* **REQUIRED ACTIONS**
**A.** According to alehman's reply in the CT saturation thread, when must a set of CTs have a knee point voltage high enough to cope with the fault current, and why does saturation matter? Answer in one to three sentences.
**B.** Could you print the part of the CT saturation thread from "2. Is it necessary" up to and including "say 10In ?."?
**C.** Could you proceed with the CT saturation thread, continuing it from the point where it stops?
Segment Start: PASSAGE
CT Saturation 1

[mrbj]

Hi guys,
Two questions.
1. What happens to the CT, its' wiring, and connected protective device etc.. if a CT is driven into saturation from a high short circuit current ?.

2. Is it necessary for a set of CT's selected for REF protection ( low setting say 0.2In ) to have a knee point voltage that is high enough to cope with the Short Circuit Fault say 10In ?.

Regards
mrbj

 

[alehman]

1. Nothing "happens" except the CT output no longer accurately represents the primary current.

2. Only if you want the CT output to accurately represent the higher primary current. If you are using for any type of differential or impedance application, the CT must not saturate. The CT must be rated to withstand the available fault current for as long as it is likely to persist though.

 

[mrbj]

Thanks alehman,
thank you for your reply, to expand the questions further.

Q1. If the protective device failed to operate and allowed the SC current to persist for some time, would there be any damage to the CT's, its wring and its protective device.
Segment End: PASSAGE
Segment Start: MATERIAL SUPPLIED
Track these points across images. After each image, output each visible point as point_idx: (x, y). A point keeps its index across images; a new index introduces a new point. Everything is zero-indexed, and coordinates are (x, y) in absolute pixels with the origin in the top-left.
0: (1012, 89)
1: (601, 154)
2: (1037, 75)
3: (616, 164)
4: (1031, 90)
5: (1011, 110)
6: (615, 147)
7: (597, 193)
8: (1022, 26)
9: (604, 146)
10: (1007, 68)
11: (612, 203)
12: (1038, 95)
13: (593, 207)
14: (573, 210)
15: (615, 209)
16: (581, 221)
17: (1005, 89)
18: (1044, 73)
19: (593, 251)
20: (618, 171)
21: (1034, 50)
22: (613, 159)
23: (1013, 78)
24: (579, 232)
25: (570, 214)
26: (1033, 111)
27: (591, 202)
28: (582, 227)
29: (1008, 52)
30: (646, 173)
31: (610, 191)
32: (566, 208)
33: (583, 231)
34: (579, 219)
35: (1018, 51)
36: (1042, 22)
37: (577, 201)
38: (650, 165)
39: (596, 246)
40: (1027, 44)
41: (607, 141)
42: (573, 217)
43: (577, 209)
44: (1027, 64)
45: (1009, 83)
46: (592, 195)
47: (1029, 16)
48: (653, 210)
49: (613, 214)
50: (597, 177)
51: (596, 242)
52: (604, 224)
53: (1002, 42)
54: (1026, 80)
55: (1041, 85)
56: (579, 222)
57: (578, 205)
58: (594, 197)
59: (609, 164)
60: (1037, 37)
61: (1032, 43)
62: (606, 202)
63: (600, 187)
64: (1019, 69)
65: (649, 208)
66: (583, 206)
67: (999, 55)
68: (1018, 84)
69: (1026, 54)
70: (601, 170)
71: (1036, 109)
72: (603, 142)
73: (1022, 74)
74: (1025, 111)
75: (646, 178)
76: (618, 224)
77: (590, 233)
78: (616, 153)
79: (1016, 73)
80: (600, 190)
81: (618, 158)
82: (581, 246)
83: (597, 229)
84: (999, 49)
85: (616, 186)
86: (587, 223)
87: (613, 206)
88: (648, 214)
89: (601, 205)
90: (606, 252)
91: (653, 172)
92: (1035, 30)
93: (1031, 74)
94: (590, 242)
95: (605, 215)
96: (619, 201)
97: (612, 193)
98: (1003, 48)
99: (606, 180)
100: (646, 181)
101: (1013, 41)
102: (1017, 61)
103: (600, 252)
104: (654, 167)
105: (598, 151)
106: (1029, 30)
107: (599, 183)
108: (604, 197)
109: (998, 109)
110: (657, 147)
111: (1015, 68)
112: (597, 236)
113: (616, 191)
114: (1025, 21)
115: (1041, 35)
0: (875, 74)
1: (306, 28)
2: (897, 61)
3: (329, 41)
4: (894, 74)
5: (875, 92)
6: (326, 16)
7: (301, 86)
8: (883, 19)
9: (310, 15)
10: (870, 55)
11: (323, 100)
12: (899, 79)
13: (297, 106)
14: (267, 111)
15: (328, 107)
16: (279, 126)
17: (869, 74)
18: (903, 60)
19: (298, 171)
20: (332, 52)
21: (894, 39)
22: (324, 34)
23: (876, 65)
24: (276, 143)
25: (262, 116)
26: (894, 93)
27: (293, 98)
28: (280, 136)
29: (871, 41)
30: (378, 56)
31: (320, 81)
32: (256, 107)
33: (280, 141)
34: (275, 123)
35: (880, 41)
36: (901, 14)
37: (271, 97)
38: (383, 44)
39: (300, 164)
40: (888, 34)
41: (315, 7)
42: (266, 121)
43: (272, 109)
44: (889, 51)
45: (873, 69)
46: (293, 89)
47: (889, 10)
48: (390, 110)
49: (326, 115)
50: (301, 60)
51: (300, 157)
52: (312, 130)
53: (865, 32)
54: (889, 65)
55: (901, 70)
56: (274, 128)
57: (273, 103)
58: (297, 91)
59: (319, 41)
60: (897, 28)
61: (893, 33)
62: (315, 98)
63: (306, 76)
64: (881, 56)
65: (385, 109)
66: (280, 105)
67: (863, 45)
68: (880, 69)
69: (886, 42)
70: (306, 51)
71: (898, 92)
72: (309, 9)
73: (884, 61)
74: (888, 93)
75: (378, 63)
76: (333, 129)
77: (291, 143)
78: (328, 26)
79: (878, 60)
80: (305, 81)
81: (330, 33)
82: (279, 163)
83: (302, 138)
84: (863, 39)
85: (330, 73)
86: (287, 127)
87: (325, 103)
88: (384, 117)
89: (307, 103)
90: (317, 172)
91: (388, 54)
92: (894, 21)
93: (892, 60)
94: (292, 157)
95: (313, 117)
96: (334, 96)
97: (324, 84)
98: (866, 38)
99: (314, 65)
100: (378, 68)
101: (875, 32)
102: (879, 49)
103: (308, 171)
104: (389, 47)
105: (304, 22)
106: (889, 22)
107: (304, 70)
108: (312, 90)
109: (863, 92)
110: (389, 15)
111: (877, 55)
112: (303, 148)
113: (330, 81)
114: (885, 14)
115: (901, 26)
Segment End: MATERIAL SUPPLIED
Segment Start: MATERIAL SUPPLIED
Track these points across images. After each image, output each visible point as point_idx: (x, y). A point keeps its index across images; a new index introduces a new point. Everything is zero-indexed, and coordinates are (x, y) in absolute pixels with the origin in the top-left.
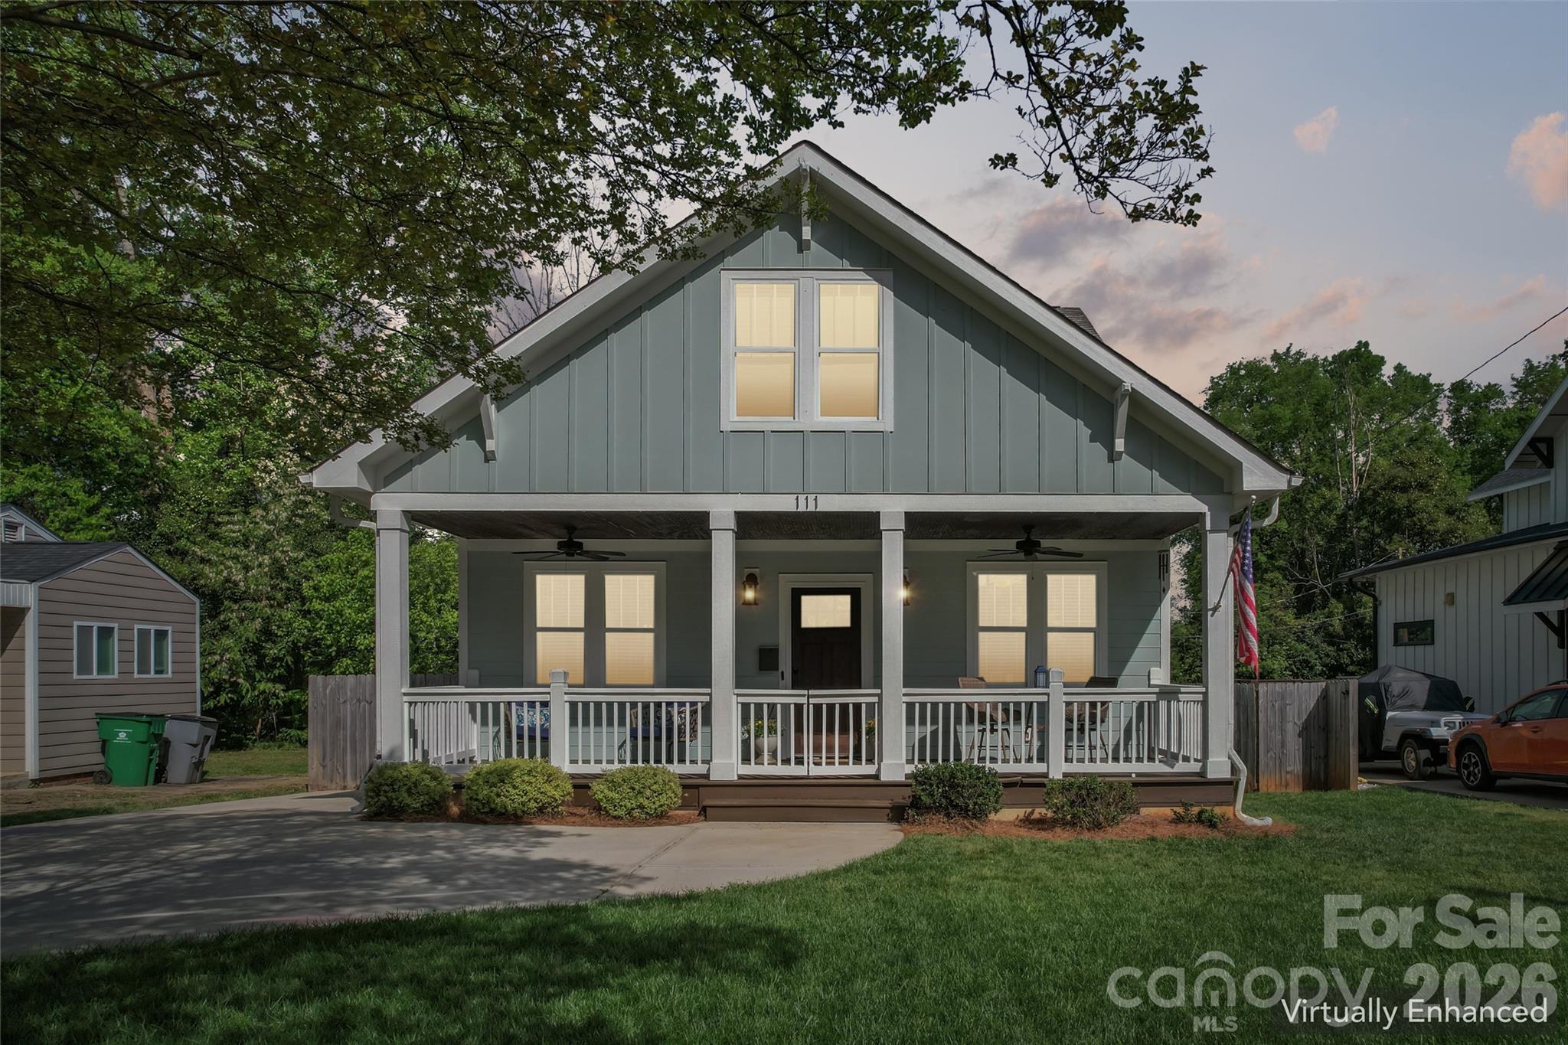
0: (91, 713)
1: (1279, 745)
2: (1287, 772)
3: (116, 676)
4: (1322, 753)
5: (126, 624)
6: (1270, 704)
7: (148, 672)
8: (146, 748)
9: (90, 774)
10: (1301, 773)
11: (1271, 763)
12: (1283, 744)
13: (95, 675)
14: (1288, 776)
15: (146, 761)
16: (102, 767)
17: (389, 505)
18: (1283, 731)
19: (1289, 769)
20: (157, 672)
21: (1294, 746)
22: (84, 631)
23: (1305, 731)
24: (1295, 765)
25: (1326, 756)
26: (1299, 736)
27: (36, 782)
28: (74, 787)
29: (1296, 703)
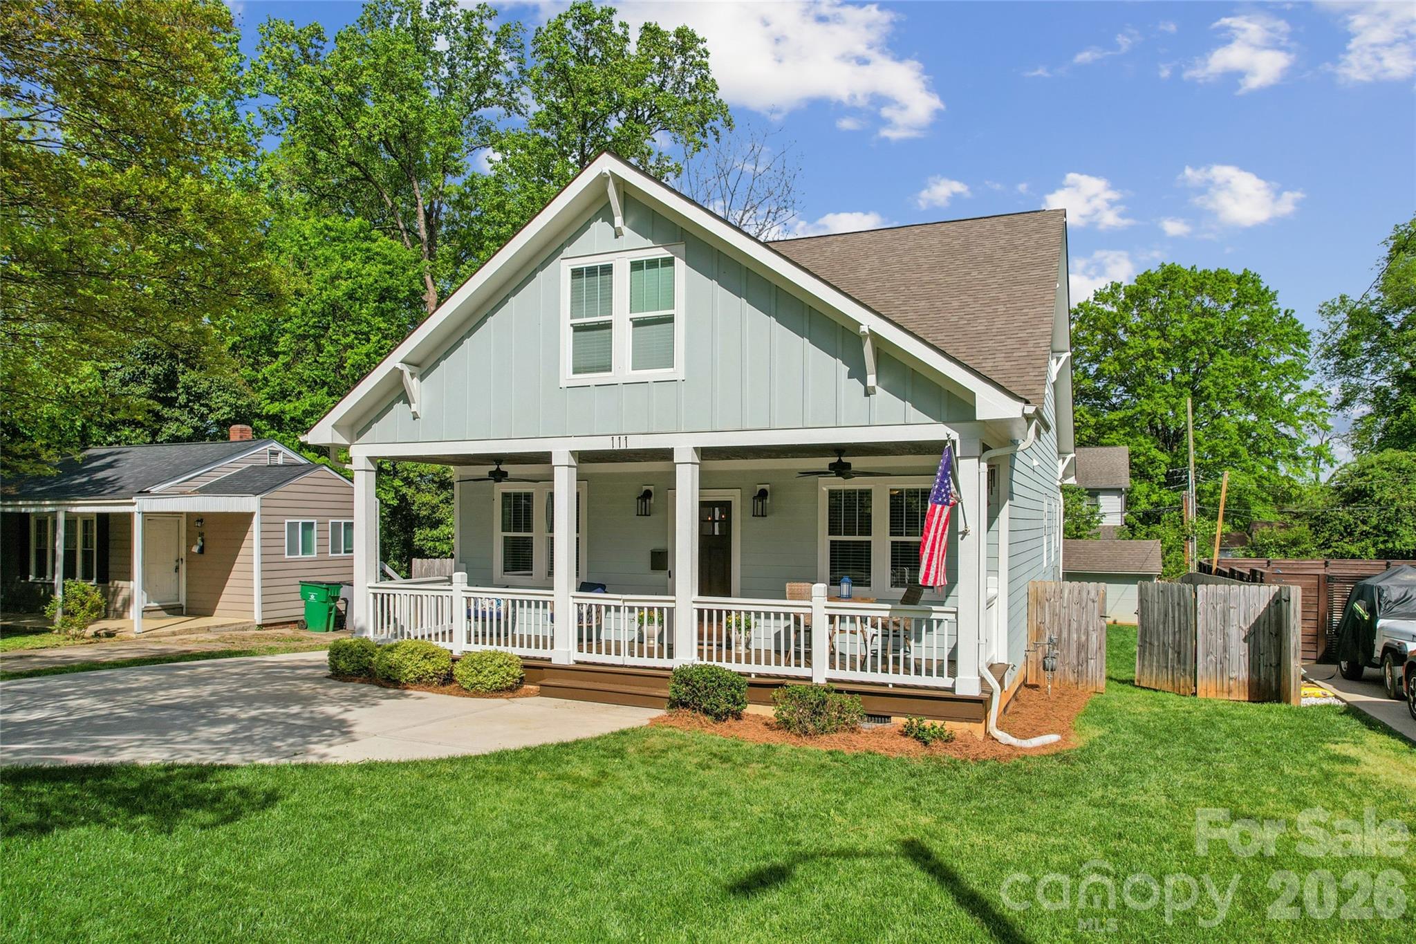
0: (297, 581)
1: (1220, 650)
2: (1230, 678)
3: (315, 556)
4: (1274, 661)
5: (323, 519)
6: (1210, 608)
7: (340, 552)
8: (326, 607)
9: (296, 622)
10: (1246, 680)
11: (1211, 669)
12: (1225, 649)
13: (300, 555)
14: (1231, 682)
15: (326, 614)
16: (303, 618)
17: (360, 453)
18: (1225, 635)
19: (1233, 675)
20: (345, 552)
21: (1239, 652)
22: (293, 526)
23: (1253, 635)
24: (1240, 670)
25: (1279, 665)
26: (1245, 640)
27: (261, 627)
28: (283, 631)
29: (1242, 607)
Segment End: MATERIAL SUPPLIED
* **ANSWERS TO EACH TASK**
**A.** Only when the CT output needs to accurately represent the higher primary current, because a saturated CT's output no longer accurately represents the primary current. For any type of differential or impedance application, the CT therefore must not saturate.

**B.**
2. Is it necessary for a set of CT's selected for REF protection ( low setting say 0.2In ) to have a knee point voltage that is high enough to cope with the Short Circuit Fault say 10In ?.

**C.**
Q2. Will the imbalance within the CT's , caused by the high SC current,(even if matched), cause the REF to operate
before the Overcurrent protection starts to operate.ie will the REF trip the circuit even though there is no fault, merely a high over current that is below the operating threhold of the Overcurrent / SC protective device(s).

You say that... ""the CT must be rated to withstand the available fault currnt for as long as it is likely to persist""...
Could you expand on this since it seems it may be relevant to my first question.

regards

 

[mrbj]

For Q2
Assume CT's in saturated area
regards

 

[RalphChristie]

Q1: It depends on the value of the current and the time it persists. Normally a CT has a STC-rating (short time current) of a certain value, like 50kA for 1sec. If the short-circuit current exceeds this value for the given time, you can and will certainly damage the CTs. For your protective devices and wiring: It depends on what their current ratings are, but they too can also be damaged.

Q2: a REF-scheme is a differential scheme and a type of zone protection. If there is a fault outside the zone, and the CTs match, it will not operate. The moment the CTs do not match, and the measured (differential) value exceeds the set value, it will trip. The setting of a REF-relay is such that is does not operate for through faults.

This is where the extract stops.